PyTorch的可复用代码模板（持续更新ing...）

诸神缄默不语

已于 2023-04-24 16:48:53 修改

阅读量5k

点赞数 18

CC 4.0 BY-SA版权

分类专栏：人工智能学习笔记文章标签： pytorch 深度学习神经网络数据挖掘

于 2021-05-24 14:39:46 首次发布

本文链接：https://blog.youkuaiyun.com/PolarisRisingWar/article/details/117223028

人工智能学习笔记专栏收录该内容

271 篇文章

订阅专栏

本文详细介绍了使用PyTorch进行深度学习的实践过程，包括模型搭建、数据集划分、训练验证测试流程、辅助可视化及模型保存。内容涵盖激活函数、数据加载、训练策略、损失曲线绘制以及准确率分析等方面，为读者提供了一个完整的深度学习项目模板。

摘要生成于 C知道，由 DeepSeek-R1 满血版支持，前往体验 >

诸神缄默不语-个人优快云博文目录

最早更新时间：2021.5.24
最近更新时间：2023.4.24

1. 导入包、可复现性配置、异常检测和其他

import torch
import random
import numpy as np

import matplotlib.pyplot as plt

myseed = 12345
torch.manual_seed(myseed)
torch.random.manual_seed(myseed)
random.seed(0)
np.random.seed(myseed)
torch.backends.cudnn.deterministic = True
torch.backends.cudnn.benchmark = False
torch.cuda.manual_seed_all(myseed)

torch.autograd.set_detect_anomaly(True)  #可在NaN出现时报错，定位错误代码。正向传播时：开启自动求导的异常侦测
# 反向传播时：在求导时开启侦测
#with torch.autograd.detect_anomaly():
#    loss.backward()

torch.multiprocessing.set_sharing_strategy('file_system')

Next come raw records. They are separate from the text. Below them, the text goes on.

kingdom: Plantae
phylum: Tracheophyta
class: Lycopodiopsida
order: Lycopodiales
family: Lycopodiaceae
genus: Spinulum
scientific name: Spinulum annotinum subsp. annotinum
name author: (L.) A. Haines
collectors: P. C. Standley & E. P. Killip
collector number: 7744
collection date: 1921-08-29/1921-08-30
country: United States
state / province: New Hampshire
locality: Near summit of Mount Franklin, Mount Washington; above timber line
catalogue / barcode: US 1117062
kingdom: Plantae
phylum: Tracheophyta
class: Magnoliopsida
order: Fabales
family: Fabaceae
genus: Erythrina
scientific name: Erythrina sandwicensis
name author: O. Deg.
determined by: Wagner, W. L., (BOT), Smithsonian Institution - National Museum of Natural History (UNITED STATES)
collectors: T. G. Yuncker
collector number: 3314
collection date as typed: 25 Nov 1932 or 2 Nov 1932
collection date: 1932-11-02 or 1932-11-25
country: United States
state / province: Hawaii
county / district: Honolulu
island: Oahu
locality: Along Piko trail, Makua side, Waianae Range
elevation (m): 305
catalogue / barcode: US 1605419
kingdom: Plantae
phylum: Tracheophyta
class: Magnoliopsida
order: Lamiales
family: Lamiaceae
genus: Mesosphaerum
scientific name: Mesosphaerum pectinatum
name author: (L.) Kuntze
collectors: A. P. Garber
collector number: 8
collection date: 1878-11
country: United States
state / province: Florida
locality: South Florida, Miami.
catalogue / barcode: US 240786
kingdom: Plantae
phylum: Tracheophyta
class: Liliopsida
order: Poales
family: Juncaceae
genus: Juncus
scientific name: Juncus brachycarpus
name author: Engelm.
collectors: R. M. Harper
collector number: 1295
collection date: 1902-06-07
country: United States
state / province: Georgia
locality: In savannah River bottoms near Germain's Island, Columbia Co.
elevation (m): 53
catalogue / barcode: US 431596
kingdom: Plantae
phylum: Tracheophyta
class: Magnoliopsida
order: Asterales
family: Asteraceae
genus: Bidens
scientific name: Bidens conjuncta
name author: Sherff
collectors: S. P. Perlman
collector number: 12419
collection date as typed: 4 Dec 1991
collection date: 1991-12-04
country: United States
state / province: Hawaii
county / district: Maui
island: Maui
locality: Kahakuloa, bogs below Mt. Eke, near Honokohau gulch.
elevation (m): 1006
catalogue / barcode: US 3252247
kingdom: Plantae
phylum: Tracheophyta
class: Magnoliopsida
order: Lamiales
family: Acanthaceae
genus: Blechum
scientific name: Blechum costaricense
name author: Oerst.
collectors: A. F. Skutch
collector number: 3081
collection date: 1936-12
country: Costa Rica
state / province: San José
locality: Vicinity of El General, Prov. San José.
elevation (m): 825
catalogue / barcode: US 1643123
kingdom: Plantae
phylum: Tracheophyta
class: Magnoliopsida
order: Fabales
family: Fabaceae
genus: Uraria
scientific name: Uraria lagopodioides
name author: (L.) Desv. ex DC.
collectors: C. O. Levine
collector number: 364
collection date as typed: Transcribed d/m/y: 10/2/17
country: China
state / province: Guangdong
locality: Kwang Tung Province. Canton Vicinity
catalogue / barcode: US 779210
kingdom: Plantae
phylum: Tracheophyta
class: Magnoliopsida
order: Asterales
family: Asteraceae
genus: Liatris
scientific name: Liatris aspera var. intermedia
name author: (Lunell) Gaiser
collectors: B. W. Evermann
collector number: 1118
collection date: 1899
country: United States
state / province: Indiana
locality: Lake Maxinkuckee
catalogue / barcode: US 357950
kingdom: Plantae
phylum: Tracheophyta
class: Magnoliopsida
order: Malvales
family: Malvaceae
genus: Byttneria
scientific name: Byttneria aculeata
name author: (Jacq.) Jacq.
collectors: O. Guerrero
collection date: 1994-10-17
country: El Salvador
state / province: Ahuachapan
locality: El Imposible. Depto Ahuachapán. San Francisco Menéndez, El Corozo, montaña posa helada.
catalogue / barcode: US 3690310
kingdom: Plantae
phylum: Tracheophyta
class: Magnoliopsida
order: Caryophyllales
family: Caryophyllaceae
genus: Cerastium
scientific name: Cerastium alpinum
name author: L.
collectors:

最后这一条似乎是用于解决PyTorch的DataLoader在batch size和num workers过大时，打开太多文件、workers之间无法通讯、所以需要增加limit、巴拉巴拉，所以需要加这一项。可参考这篇博文：pytorch常见问题_Du_JuneLi的博客-优快云博客_torch.multiprocessing.set_sharing_strategy('file_s

其他我还没有理解的放在代码开头的操作：
这个出自CECP：

import os 
os.environ["OMP_NUM_THREADS"] = "1"    # prevent numpy from using multiple threads

2. 模型搭建

模板：

import torch

class Net(torch.nn.Module):

    def __init__(self):
        super(Net, self).__init__()
        #一般会在这里放网络层和其他后续会用到的全局超参

    def forward(self, x):
        #用__init__中的Module来搭建网络
        #（在这里也可以新加层，如放激活函数等）
        #返回输出。

model=Net()

示例：

from torch import nn  #另一种常用的写法是import torch.nn as nn
from torch.nn import functional as F  #另一种常用的写法是import torch.nn.functional as F

class Residual(nn.Module):
    def __init__(self, input_channels, num_channels,
                 use_1x1conv=False, strides=1):
        super().__init__()
        self.conv1 = nn.Conv2d(input_channels, num_channels,
                               kernel_size=3, padding=1, stride=strides)
        self.conv2 = nn.Conv2d(num_channels, num_channels,
                               kernel_size=3, padding=1)
        if use_1x1conv:
            self.conv3 = nn.Conv2d(input_channels, num_channels,
                                   kernel_size=1, stride=strides)
        else:
            self.conv3 = None
        self.bn1 = nn.BatchNorm2d(num_channels)
        self.bn2 = nn.BatchNorm2d(num_channels)

    def forward(self, X):
        Y = F.relu(self.bn1(self.conv1(X)))
        Y = self.bn2(self.conv2(Y))
        if self.conv3:
            X = self.conv3(X)
        Y += X
        return F.relu(Y)

（这个代码的来源：https://github.com/linkedlist771/DeepLearning-Basics/blob/17afc5bc0ee6dcc9ea796f613b1babb504165855/d2l/torch.py）

2.1 激活函数

常用激活函数：Sigmoid，ReLU，tanh

3. 数据集

给出一个简单的数据划分小函数，简单修改后就能随意用到任何项目里：

import random

def split_dataset(dataset,ratio=[6,2,2],random_seed=20221207):
    """
    dataset: list
    ratio: 训练集-验证集-测试集所占比例
    random_seed: 为了统一每一次划分之后的结果

    返回值: 元组形式，每个元素依次是：训练集，验证集，测试集，三种数据集分别在原数据集中对应的索引
    （如果用numpy格式的数据集，可以直接用列表格式的索引实现切片，就不用这么麻烦了）
    """
    random.seed(random_seed)

    index=list(range(len(dataset)))
    random.shuffle(index)

    split_point1=int(len(dataset)*ratio[0]/sum(ratio))
    split_point2=int(len(dataset)*(ratio[0]+ratio[1])/sum(ratio))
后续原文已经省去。